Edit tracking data

----------------------------------------

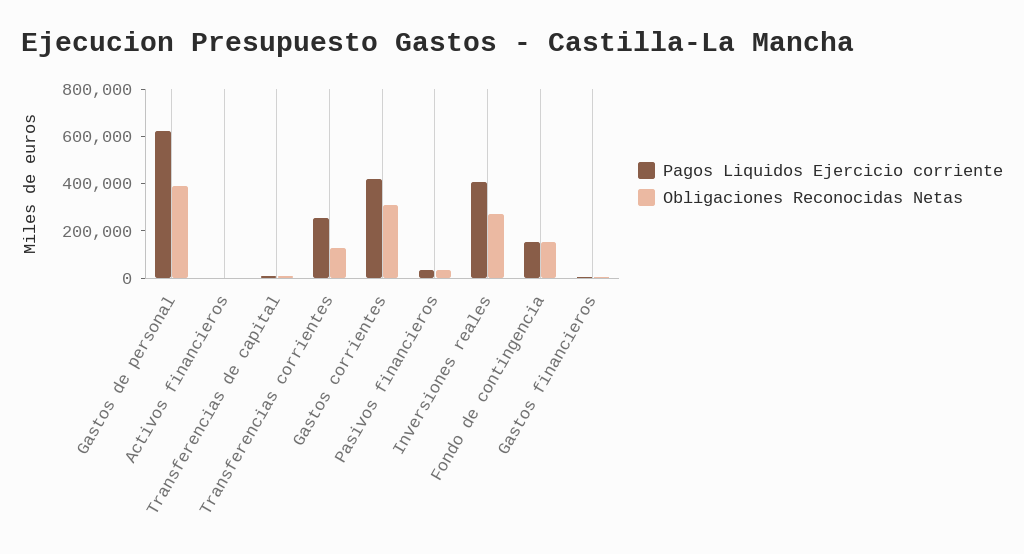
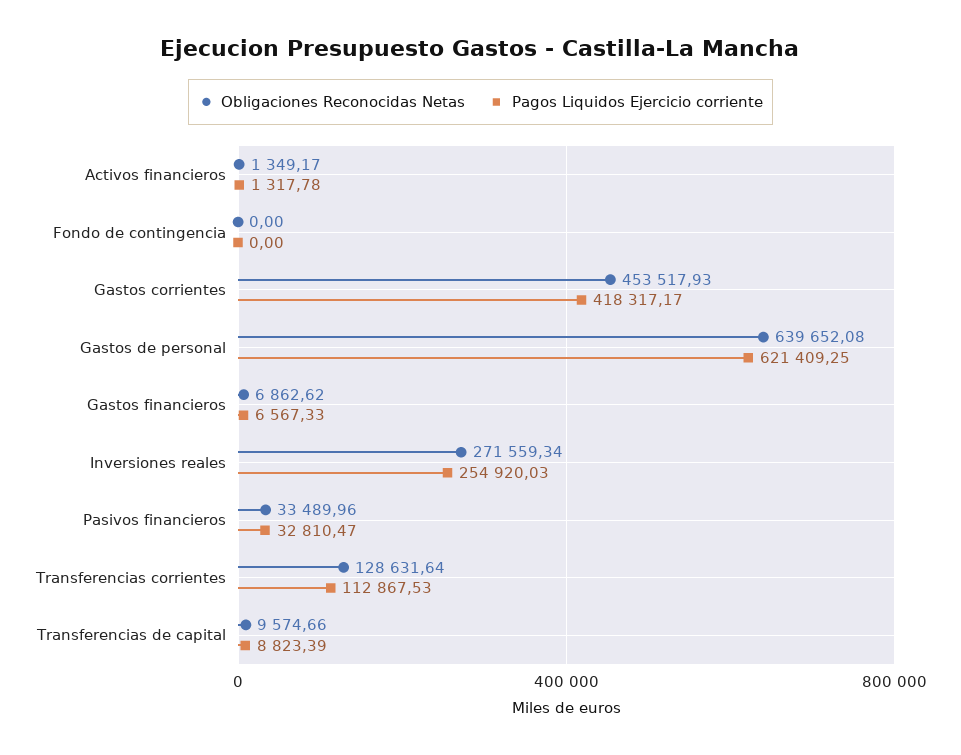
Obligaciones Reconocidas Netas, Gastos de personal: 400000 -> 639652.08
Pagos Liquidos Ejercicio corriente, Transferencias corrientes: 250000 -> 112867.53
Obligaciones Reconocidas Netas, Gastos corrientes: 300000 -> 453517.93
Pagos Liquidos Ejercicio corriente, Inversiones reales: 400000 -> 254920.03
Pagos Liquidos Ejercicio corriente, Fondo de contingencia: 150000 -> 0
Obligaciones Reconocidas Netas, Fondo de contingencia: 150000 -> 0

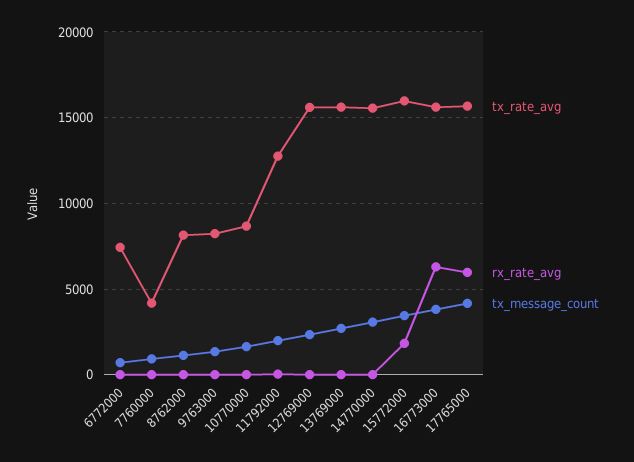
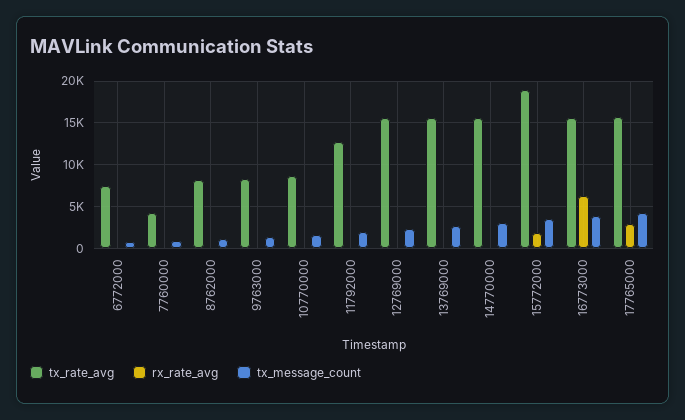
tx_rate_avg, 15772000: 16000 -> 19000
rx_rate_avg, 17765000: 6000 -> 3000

----------------------------------------

Only the lines from the one containing "Obligaciones Reconocidas Netas, Fondo" through the final line of the records should be retyped, exactly, with every picture omitted.

→ **Answer area**:
Obligaciones Reconocidas Netas, Fondo de contingencia: 150000 -> 0

tx_rate_avg, 15772000: 16000 -> 19000
rx_rate_avg, 17765000: 6000 -> 3000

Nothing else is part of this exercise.